Support Questions

Find answers, ask questions, and share your expertise

NewBee Question on Map reduce

avatar
Expert Contributor

I am reading this article 

 

http://hadoop.apache.org/docs/r1.2.1/mapred_tutorial.html

 

I am having problems in visualizing how this code will execute in a distributed environment.

 

So when I package this jar and execute this on  jar on a hadoop cluster. Below is my understanding of things and also my doubts and questions 

 

1. First the Run method will be called which will setup the JobConf object and will run the code. (which machine will the main method execute on? the job tracker node? the task tracker node?

 

2. Now suppose a machine is randomly chosen to run the main method. My understanding is that this JAR file will be serialized and sent to few machines running task tracker where the map funcion will be run first.  For this, the input file will be split and fragments will be serialized to the nodes running the map tasks. (Question here is that does hadoop persist these split files as well on HDFS... or are the splits in memory?)

 

3. The map function will create a key value pair and will sort it as well. (Question here is that does hadoop persist the output of the map functions to HDFS before giving it off to the reduce processes?)

 

4. Now hadoop will start reduce processes accross the cluster to run the reduce code. This code will be given teh ouput of the map tasks.

 

5. My biggest confusion is that after each reduce has run and we have output from each reduce process. how do we then merge those outputs into the final output?

 

So for example, if we were calculating the value of pi (there is a sample for that) .... how is the final value calculated from the output of different reduce tasks?

 

Sorry if this question is very basic or very broad... I am just trying to lean stuff.

1 ACCEPTED SOLUTION

avatar
Mentor
(1) The "driver" part of run/main code that sets up and submits a job
executes where you invoke it. It does not execute remotely.
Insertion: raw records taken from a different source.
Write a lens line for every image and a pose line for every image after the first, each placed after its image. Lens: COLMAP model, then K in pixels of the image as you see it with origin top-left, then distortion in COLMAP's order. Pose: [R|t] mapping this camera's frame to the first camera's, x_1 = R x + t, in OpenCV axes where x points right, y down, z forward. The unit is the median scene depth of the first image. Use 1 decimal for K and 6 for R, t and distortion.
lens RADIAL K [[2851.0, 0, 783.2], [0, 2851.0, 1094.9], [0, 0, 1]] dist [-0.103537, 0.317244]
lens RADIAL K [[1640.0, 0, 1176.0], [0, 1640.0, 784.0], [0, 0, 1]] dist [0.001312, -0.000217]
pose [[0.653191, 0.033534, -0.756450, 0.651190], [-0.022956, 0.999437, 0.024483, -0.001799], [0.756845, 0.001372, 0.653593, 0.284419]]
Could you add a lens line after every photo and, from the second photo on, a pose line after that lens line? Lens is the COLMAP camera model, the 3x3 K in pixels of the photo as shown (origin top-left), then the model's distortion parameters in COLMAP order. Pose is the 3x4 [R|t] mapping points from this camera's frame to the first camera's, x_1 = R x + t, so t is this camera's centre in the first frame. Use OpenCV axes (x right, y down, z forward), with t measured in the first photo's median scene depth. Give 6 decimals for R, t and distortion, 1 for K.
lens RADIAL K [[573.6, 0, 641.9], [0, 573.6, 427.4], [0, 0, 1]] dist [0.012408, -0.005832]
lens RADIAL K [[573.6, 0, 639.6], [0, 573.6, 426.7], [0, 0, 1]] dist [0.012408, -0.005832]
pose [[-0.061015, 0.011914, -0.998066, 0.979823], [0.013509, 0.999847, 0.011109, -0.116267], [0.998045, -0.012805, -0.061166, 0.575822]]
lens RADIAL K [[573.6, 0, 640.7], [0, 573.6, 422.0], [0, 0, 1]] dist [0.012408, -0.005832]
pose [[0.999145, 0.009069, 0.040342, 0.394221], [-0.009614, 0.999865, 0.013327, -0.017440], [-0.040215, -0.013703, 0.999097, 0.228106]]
(2) See (1), cause it invalidates the supposition. But for the actual
Map and Reduce code execution instead, the point is true.

(3) This is true as well.

(4) This is incorrect. All output "collector" received data is stored
to disk (in an MR-provided storage termed 'intermediate storage')
after it runs through the partitioner (which divides them into
individual local files pertaining to each target reducer), and the
sorter (which runs quick sorts on the whole individual partition
segments).

(5) Functionally true, but it is actually the Reduce that "pulls" the
map outputs stored across the cluster, instead of something sending
reducers the data (i.e. push). The reducer fetches its specific
partition file from all executed maps that produced one such file, and
merge sorts all these segments before invoking the user API of
reduce(…) function. The merge sorter does not require that the entire
set of segments fit into memory at once - it does the work in phases
if it does not have adequate memory.

However, if the entire fetched output does not fit into the alloted
disk of the reduce task host, the reduce task will fail. We try a bit
to approximate and not schedule reduces on such a host, but if no host
can fit the aggregate data, then you likely will want to increase the
number of reducers (partitions) to divide up the amount of data
received per reduce task as a natural solution.

View solution in original post

1 REPLY 1

avatar
Mentor
(1) The "driver" part of run/main code that sets up and submits a job
executes where you invoke it. It does not execute remotely.

(2) See (1), cause it invalidates the supposition. But for the actual
Map and Reduce code execution instead, the point is true.

(3) This is true as well.

(4) This is incorrect. All output "collector" received data is stored
to disk (in an MR-provided storage termed 'intermediate storage')
after it runs through the partitioner (which divides them into
individual local files pertaining to each target reducer), and the
sorter (which runs quick sorts on the whole individual partition
segments).

(5) Functionally true, but it is actually the Reduce that "pulls" the
map outputs stored across the cluster, instead of something sending
reducers the data (i.e. push). The reducer fetches its specific
partition file from all executed maps that produced one such file, and
merge sorts all these segments before invoking the user API of
reduce(…) function. The merge sorter does not require that the entire
set of segments fit into memory at once - it does the work in phases
if it does not have adequate memory.

However, if the entire fetched output does not fit into the alloted
disk of the reduce task host, the reduce task will fail. We try a bit
to approximate and not schedule reduces on such a host, but if no host
can fit the aggregate data, then you likely will want to increase the
number of reducers (partitions) to divide up the amount of data
received per reduce task as a natural solution.